SELECTED TEXT section start

ROBERT RIEDEL: The midway, technically the Midway Plays On set, the Chicago fair, was a mile avenue of fun, instruction, frolic all rolled into one.

ED: At its heart was a 290 foot tall revolving wheel named after its inventor, George Ferris. The Ferris wheel, now a carnival staple, was the midway star attraction. But wait there’s more. Fair-goers could wander among a series of outdoor museums, ethnological villages that displayed people from around the globe. The term village wasn’t just a nice way to gloss over what was, in essence, a kind of human zoo, people lived there.

ROBERT RIEDEL: There’s an Algerian palace, a Tunis village. The African village was called the Dahomean Village after Dahomey. There are Chinese villages, a Javanese village. There are food concessions, there are breweries. There’s a German village, an Austrian village, Japanese bazaar. It’s just an extraordinarily lively place. And I guess it’s usually something that people, if they know about it, they think about what it looked like. But I think it’s so important to understand what it sounded like.

The music ranged from every quarter of the globe, although it’s interesting that time for most commentators, people from Africa and the Middle East didn’t play music so much has produce sound or noise. Music came from the Austrian village and the German village. There are no barriers. So the sounds intermix. The smells from the different [INAUDIBLE], the extraordinary cuisines from different places on the globe mingle. It was one of these just surround sound places where one could exercise all of the senses from sight to sound to touch, because in these ethnological villages it was not uncommon for visitors to go up and try to actually touch, sometimes quite inappropriately, people who were deemed as savages or primitives.

TRACY JEAN BOISSEAU: Visitors had the idea they were stepping into a sort of primitive zone or an exotic backward set of cultures.

JOANNE: That’s Tracy Jean Boisseau again.

TRACY JEAN BOISSEAU: And so you see lots of things like the hoochie coochie dance.

NATHAN: Hoochie coochie dance, what’s that?

TRACY JEAN BOISSEAU: The hoochie coochie dance was what we would think was fairly close to a strip tease, where a woman who was partially dressed would move around a lot of veils and titillate the male audience with the display of her body.

ROBERT RIEDEL: It was called the danse du ventre, translated the belly dance. And there’s a little theme song for the belly dancers to dance to. And it was called the hoochie coochie.

JOANNE: Well, now that you’ve mentioned that, you’re going to have to hum it.

ROBERT RIEDEL: Well, you probably don’t want me to, but it goes something like this, [HUMMING] My humming is not so good but I think you get the drift.

TRACY JEAN BOISSEAU: This was a dance that was imagined as representing all of the Middle East in its exotic, oriental splendor. And it was performed by several different women, actually. But they were often imagined as one woman who was referred to as little Egypt.

SELECTED TEXT section end
DATASET RECORDS section start

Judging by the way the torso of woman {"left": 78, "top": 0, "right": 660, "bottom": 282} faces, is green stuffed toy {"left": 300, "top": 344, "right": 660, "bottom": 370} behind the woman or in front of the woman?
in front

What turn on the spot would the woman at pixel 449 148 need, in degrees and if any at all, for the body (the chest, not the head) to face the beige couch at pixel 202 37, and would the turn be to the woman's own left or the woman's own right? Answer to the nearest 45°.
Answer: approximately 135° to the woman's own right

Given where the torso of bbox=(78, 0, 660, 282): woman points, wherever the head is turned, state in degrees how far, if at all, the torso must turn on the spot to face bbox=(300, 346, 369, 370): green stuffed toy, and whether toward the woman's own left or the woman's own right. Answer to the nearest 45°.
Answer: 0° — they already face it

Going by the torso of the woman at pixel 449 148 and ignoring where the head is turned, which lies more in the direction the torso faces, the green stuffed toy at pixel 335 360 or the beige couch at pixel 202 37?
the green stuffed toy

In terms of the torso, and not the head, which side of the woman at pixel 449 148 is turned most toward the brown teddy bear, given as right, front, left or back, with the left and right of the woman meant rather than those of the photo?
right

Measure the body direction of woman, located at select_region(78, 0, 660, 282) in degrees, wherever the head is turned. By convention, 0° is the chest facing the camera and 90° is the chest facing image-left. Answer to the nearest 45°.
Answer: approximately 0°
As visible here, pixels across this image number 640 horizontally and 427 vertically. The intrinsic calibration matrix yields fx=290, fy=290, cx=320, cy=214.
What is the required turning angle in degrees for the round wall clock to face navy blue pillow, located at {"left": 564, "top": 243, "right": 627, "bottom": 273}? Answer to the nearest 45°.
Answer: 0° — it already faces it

DATASET RECORDS section end
DATASET RECORDS section start

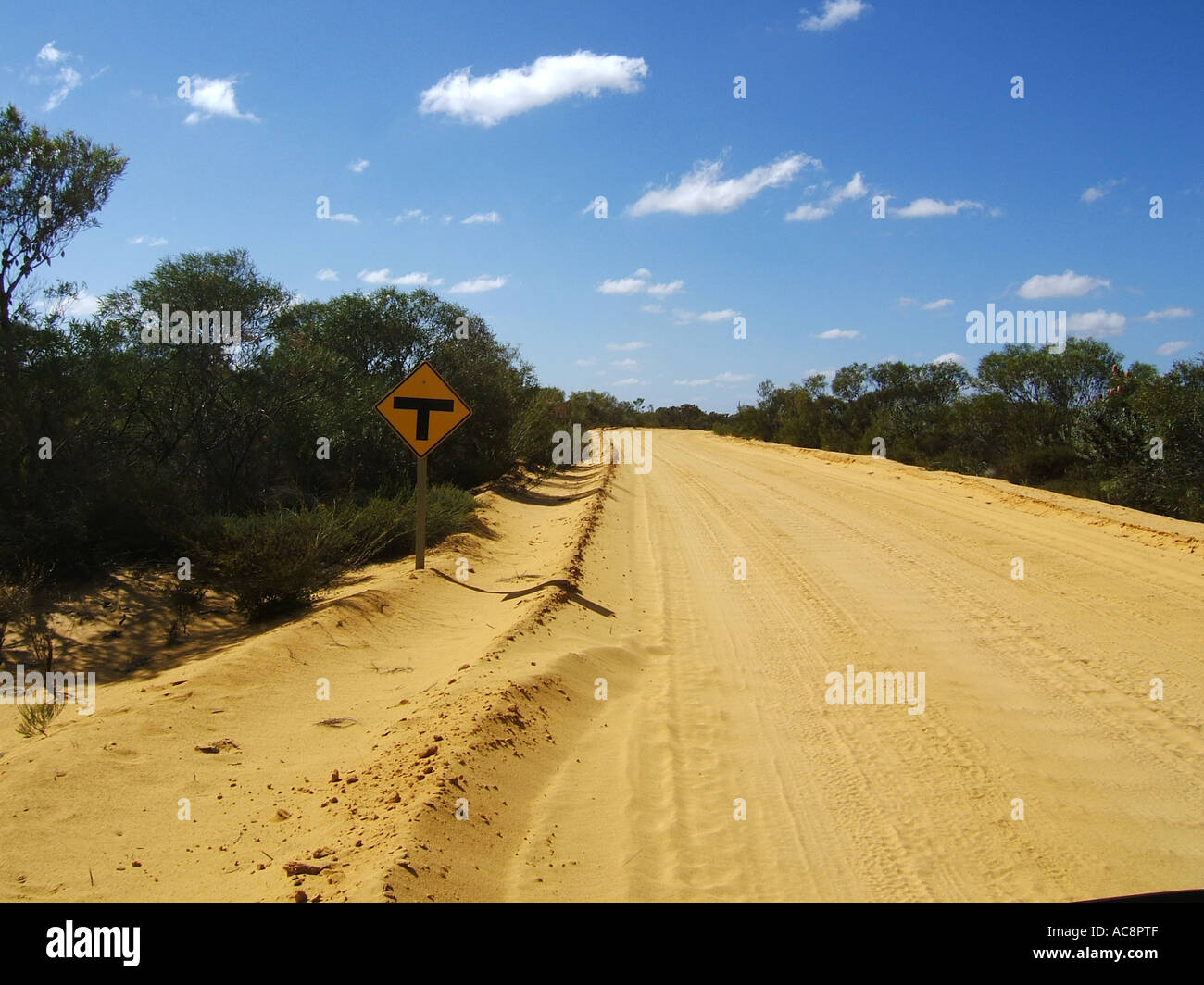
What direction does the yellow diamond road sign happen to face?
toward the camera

DATASET RECORDS section end
DATASET RECORDS section start

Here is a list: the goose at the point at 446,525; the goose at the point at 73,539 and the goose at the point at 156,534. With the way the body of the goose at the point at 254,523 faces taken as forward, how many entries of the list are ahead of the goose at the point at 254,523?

DATASET RECORDS section end

## TASKS FOR THIS EXERCISE
a: Render this sentence from the Chicago fair transcript in Spanish: "Visitors had the idea they were stepping into a sort of primitive zone or an exotic backward set of cultures."
b: List every village named in the Chicago fair transcript.
c: Condense the paragraph of the Chicago fair transcript beginning "The music ranged from every quarter of the globe" into a few short sentences that keep its main facts.
Rely only on the Chicago fair transcript, not on the records.

## WRITTEN RESPONSES
a: Los visitantes tenían la idea de que estaban entrando en una especie de zona primitiva o en un conjunto exótico y atrasado de culturas.

b:
- Tunis village
- Dahomean Village (the African village)
- Chinese villages
- Javanese village
- German village
- Austrian village

c: Music on the midway came from all over the world, including the Austrian and German villages, though most commentators of the time treated the performers from Africa and the Middle East as making sound or noise rather than music. With no barriers between the villages, the sounds and the smells of cuisines from around the globe mixed together. The midway engaged every sense, and in the ethnological villages visitors often tried to touch, sometimes quite inappropriately, people labeled as savages or primitives.